Teaching and courses
Find here examples of courses I taught. The teaching profession contributes probably more to the future of our society than any other profession. For me, teaching is sharing ideas and arguments – also my own ones – and practicing academic tools. In my teaching I try to apply basically the same principles as in my research. This is a problem driven approach, starting with a question to be answered (or aimed to be answered), followed by arguments, that is, theories which have the potential to be an answer to the question posed, and last but not least the testing of these theories. My lectures usually start with a question, which is subsequently discussed. Popular examples among students are ‘does internet make us lonely?’ – ‘ ‘better networks – better job?’ or ‘better a good neighbor than a distant friend?’
ISS – Interdisciplinary Social Sciences
ISS – Interdisciplinary Social Sciences – is a Bachelor’s programme (in Dutch: ASW, Algemene Sociale Wetenschappen) at the University of Amsterdam. Recently and together with a team, I designed a new curriculum for this programme and had the chance to read and learn a lot about the value of interdisciplinarity.
Social problems cannot be linked one-by-one with the social-science disciplines at our universities. As Popper already in 1963 put forward: “We are not students of some subject matter, but students of problems. And problems may cut right across the borders of any subject matter or discipline.”

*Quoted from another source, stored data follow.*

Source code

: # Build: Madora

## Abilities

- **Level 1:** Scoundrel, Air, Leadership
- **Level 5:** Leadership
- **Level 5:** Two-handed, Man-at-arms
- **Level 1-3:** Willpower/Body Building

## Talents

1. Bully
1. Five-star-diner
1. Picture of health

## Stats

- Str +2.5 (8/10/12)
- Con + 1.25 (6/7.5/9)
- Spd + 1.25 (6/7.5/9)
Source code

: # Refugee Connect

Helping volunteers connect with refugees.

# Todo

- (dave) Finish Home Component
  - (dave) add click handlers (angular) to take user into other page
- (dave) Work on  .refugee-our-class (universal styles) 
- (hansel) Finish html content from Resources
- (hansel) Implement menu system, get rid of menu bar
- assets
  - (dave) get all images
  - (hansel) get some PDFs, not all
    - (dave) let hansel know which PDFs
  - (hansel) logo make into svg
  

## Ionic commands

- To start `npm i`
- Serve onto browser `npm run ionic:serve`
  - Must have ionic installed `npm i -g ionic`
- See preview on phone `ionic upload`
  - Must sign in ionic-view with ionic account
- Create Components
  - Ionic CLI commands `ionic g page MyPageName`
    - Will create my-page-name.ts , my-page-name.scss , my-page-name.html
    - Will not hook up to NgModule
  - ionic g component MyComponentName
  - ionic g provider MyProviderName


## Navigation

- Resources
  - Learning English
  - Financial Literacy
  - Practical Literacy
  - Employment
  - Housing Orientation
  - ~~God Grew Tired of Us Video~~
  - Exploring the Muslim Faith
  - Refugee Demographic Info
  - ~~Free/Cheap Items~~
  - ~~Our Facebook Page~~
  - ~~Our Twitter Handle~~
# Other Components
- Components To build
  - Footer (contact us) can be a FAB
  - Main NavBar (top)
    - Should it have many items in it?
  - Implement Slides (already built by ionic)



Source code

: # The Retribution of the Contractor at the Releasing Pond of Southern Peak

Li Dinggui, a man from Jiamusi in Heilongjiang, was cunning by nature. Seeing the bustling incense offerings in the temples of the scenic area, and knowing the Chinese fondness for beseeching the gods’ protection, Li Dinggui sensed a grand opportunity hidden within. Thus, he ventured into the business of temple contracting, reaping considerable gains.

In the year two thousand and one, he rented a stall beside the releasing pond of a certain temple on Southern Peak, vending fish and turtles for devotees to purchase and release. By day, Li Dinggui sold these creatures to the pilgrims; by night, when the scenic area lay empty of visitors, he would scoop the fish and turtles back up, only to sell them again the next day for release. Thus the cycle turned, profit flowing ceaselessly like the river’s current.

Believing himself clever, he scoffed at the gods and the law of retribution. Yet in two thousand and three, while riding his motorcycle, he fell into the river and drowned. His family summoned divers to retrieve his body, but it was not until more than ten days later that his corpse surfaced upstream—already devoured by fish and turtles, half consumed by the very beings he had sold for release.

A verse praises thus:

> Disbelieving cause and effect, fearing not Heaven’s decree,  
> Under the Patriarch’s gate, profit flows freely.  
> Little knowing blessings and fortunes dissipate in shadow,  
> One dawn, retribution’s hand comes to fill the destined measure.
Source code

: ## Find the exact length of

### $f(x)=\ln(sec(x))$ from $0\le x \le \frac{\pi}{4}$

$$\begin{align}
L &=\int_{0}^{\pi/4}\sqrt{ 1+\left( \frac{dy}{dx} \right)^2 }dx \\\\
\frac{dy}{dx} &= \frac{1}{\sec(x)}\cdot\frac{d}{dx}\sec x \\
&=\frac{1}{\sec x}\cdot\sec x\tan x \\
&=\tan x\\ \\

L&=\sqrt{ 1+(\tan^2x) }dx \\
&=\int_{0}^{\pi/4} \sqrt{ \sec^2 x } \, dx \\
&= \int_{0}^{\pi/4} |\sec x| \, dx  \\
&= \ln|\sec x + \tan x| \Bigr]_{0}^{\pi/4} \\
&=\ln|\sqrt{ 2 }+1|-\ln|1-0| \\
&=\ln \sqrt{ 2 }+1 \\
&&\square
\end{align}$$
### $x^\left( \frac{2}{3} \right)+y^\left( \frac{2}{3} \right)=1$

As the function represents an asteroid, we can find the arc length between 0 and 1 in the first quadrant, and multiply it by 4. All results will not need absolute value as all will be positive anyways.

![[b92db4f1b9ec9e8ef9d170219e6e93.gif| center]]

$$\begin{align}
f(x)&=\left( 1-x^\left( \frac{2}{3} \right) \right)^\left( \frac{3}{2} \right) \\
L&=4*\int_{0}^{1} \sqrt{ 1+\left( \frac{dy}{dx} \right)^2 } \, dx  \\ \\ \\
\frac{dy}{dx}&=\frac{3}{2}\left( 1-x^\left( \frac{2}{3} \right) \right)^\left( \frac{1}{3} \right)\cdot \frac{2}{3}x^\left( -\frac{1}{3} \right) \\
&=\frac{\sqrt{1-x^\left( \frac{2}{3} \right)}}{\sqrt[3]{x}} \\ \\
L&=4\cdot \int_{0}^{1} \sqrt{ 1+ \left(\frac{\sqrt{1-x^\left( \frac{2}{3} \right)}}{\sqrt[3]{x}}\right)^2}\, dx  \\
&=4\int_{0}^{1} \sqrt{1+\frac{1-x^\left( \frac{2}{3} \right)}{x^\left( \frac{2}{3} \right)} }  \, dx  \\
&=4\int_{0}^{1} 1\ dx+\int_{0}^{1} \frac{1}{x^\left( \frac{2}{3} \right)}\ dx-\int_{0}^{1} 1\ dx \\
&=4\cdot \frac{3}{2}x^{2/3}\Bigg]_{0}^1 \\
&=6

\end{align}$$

In the ASW-Bachelor’s programme, students learn the differences and similarities between a number of disciplines in the Social Sciences. Importantly, they learn to combine insights and become educated as interdisciplinary researchers and professionals: people who can easily switch perspectives, build bridges, who have general as well as in–depth knowledge of social and scientific problems – and who, last but not least, are eager to contribute to the solutions of these problems.